## 作業内容
**a)** 本文にある「この純正位置にタービンを置くATPのキットを使えば」で始まる段落を、主な事実を残したまま短くまとめてください。
**b)** 本文のうち、「これのWRX STI用の」を含む語句で始まり「上が一般的な2.4インチのインレットホース。」で終わる部分を、そのまま書き写してください。

==== 抜粋本文

現在私は、タービンの大型化を考えています。
候補はATP GTX3076R ターボキットです。
GVF純正、実測補正前250~260馬力、これを押さえ気味で実測350馬力ほどにするキットです。

ブレードの形状が新しくなった、ボールベアリング式の最新型。
これのWRX STI用の
純正位置でのキット(タービン位置を上に移動しない)がATPのキットです。ローテートキットといってインタークーラーを前置きし、開いた位置までタービンを移動するキットはPerrinなんかからも出ています。

この純正位置にタービンを置くATPのキットを使えば、ICは上置きのままで行けます。ICを前置きしないで済むという事は、フロントバンパービームを純正のまま使える事になります。私の車は家族を乗せる機会が多く、嫁さんが運転する事もあります。純正フロントバンパービームで衝突安全性能を維持できるというのは改造を考える上でとても重要なのです。
このタービンキット、インレットの口径がとても大きいです。

EJ257がメインの北米では、ビッグタービンへの改造が少なくないので、こうした口径のインレットに使える太口のインレットホースがアフター品として売られています。
アルミ製の3インチもありますが、最も人気があるのはワイヤー補強されたPerrinのシリコン3インチインレットホースです。

上が一般的な2.4インチのインレットホース。
これでも純正よりはずっとずっと太いです。
下が3インチのインレットホースです。
この太い方のインレットホースは238ドル。2.4インチよりも30ドル高くなります。

これはPerrinのGTX3076RタービンのRotateキットです。
タービンが上置きICの位置に変更されています。
GDBでGTX3076Rをローテートで取り付けしてるキボさん。
インレットホースも当然この移動したタービン位置に来て、エアクリーナーへ続くパイプも移動したタービンに合わせて専用設計になります。空気の通り道のパイプのルートにとても余裕があります。

========
==== 提供データ

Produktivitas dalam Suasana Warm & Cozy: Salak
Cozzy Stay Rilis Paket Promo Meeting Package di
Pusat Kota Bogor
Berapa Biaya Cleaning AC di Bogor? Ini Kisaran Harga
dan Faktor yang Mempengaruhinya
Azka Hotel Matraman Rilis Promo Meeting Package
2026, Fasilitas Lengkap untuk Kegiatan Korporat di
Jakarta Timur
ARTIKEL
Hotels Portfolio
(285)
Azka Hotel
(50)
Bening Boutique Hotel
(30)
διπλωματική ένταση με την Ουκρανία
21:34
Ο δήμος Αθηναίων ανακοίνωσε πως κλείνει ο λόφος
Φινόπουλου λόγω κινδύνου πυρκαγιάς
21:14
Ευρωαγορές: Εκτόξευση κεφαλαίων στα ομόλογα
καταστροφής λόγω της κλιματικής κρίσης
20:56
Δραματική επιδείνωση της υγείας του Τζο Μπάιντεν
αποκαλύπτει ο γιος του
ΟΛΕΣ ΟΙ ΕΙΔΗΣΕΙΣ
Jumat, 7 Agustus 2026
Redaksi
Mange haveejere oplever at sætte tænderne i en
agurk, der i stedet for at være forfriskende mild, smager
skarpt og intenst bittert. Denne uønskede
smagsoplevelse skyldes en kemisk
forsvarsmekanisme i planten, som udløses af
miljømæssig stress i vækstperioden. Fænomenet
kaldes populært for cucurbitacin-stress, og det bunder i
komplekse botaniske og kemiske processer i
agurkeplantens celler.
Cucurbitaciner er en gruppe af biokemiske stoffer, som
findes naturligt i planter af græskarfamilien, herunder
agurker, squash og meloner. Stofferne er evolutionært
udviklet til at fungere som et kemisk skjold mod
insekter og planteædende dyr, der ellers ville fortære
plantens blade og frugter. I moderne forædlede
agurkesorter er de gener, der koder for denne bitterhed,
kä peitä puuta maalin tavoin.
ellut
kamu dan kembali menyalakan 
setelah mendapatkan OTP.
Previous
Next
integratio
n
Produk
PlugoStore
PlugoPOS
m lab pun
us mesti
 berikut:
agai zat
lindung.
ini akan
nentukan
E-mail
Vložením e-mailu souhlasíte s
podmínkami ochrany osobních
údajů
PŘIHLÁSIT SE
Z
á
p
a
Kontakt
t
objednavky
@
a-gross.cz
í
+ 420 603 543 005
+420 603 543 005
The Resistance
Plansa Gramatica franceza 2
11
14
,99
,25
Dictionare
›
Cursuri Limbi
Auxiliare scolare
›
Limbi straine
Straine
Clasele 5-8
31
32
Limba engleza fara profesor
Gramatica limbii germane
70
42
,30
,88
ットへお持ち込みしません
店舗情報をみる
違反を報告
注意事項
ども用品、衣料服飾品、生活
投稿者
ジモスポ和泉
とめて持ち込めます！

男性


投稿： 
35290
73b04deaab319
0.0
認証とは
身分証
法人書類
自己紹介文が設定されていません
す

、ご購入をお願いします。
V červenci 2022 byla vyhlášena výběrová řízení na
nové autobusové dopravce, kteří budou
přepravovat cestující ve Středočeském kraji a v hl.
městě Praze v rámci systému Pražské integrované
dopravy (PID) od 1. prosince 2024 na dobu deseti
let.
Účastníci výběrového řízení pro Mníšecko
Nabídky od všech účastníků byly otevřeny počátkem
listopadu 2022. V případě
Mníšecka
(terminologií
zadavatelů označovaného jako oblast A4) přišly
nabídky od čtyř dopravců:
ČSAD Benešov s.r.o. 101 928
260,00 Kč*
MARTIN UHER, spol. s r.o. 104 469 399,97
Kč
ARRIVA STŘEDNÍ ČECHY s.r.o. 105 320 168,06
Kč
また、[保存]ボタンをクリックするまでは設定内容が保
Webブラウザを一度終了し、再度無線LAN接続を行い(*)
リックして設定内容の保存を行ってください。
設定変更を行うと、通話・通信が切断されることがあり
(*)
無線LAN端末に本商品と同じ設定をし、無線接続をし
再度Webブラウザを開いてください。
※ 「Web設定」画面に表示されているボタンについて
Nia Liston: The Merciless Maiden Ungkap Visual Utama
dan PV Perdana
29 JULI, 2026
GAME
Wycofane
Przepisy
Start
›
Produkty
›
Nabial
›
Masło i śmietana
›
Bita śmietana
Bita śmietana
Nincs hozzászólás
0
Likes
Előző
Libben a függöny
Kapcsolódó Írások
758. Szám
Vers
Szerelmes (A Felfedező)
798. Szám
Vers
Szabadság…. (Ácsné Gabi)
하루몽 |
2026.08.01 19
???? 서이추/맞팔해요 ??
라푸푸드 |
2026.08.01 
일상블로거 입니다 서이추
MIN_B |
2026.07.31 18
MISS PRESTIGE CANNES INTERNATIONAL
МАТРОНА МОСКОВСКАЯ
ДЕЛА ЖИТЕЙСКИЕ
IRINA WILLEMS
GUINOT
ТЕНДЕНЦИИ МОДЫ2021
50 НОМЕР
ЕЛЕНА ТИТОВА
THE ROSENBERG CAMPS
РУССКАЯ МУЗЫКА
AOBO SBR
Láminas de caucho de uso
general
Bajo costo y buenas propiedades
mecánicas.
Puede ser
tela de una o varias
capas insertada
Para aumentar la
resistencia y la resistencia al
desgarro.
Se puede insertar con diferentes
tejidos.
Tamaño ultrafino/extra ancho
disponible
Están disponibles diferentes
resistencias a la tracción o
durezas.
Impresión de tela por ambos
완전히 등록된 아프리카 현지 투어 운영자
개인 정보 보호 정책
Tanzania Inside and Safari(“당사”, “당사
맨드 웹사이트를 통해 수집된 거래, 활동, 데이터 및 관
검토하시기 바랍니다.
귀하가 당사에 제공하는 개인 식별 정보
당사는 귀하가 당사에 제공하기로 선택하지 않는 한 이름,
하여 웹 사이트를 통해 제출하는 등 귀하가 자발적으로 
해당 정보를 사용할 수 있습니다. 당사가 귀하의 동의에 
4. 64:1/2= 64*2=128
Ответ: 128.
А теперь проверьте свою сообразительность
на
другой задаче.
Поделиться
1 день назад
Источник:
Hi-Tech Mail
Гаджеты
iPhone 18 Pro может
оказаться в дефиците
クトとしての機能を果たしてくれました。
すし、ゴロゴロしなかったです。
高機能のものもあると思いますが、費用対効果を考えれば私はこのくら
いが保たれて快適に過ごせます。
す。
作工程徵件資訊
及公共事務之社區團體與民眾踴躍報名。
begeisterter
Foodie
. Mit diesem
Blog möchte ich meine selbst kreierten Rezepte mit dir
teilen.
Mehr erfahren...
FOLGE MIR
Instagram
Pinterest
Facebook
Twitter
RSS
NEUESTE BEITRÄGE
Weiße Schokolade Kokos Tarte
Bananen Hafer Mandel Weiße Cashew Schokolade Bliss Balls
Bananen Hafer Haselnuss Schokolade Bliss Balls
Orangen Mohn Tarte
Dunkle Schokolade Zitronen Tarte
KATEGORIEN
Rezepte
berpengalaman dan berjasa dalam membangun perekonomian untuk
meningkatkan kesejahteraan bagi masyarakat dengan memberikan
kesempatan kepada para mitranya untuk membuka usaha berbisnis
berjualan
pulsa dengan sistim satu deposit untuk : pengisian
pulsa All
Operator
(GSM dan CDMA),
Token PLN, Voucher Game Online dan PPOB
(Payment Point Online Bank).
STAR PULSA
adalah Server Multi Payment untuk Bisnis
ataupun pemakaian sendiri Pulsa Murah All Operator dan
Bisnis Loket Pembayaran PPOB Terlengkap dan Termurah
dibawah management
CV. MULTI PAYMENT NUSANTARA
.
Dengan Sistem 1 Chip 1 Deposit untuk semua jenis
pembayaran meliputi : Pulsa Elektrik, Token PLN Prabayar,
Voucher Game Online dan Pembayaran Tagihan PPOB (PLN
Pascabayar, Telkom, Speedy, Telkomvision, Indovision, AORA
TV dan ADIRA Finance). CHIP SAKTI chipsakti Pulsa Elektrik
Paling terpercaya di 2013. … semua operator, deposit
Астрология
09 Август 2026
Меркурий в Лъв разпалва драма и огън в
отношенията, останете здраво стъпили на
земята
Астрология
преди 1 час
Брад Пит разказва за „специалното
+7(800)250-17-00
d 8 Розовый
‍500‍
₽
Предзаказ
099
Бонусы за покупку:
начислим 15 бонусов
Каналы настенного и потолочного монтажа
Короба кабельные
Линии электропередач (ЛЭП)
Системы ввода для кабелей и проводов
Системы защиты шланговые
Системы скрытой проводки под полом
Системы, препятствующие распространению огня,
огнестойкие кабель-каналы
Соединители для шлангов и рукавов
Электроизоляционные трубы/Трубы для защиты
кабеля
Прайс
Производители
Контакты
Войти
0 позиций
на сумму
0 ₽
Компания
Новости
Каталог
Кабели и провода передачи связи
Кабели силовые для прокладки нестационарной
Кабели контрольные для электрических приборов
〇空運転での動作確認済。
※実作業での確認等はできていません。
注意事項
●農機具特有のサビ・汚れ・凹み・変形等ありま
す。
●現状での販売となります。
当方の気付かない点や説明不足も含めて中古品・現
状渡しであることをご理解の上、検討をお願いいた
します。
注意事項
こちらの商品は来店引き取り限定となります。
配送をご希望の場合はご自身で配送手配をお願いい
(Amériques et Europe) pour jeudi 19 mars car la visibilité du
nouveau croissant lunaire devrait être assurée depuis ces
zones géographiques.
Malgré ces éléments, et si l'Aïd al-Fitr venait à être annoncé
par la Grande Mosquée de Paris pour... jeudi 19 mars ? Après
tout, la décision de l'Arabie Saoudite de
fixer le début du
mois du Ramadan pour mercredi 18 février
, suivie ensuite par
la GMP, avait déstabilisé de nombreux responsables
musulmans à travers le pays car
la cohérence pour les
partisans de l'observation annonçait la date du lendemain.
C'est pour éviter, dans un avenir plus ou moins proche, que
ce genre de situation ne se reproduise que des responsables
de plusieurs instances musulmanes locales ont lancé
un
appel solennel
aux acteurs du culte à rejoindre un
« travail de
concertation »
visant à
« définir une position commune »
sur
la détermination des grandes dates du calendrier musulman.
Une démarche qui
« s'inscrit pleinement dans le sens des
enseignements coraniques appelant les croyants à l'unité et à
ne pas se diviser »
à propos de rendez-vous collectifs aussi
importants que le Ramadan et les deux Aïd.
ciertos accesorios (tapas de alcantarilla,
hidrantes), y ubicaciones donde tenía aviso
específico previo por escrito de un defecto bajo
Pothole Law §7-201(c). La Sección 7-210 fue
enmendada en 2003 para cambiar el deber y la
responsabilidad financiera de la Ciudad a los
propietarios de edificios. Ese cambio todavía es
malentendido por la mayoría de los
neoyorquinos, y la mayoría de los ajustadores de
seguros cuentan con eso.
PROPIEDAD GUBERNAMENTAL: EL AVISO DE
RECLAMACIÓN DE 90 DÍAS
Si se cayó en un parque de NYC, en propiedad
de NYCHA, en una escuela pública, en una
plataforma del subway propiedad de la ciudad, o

========

## 各問の解答
**a)** 純正位置にタービンを置くATPのキットなら、ICを上置きのまま使える。ICを前置きしないので、フロントバンパービームも純正のまま使える。この車は家族を乗せる機会が多く、嫁さんが運転することもある。そのため、純正フロントバンパービームで衝突安全性能を維持できることが、改造を考えるうえでとても重要である。

**b)**
これのWRX STI用の
純正位置でのキット(タービン位置を上に移動しない)がATPのキットです。ローテートキットといってインタークーラーを前置きし、開いた位置までタービンを移動するキットはPerrinなんかからも出ています。

この純正位置にタービンを置くATPのキットを使えば、ICは上置きのままで行けます。ICを前置きしないで済むという事は、フロントバンパービームを純正のまま使える事になります。私の車は家族を乗せる機会が多く、嫁さんが運転する事もあります。純正フロントバンパービームで衝突安全性能を維持できるというのは改造を考える上でとても重要なのです。
このタービンキット、インレットの口径がとても大きいです。

EJ257がメインの北米では、ビッグタービンへの改造が少なくないので、こうした口径のインレットに使える太口のインレットホースがアフター品として売られています。
アルミ製の3インチもありますが、最も人気があるのはワイヤー補強されたPerrinのシリコン3インチインレットホースです。

上が一般的な2.4インチのインレットホース。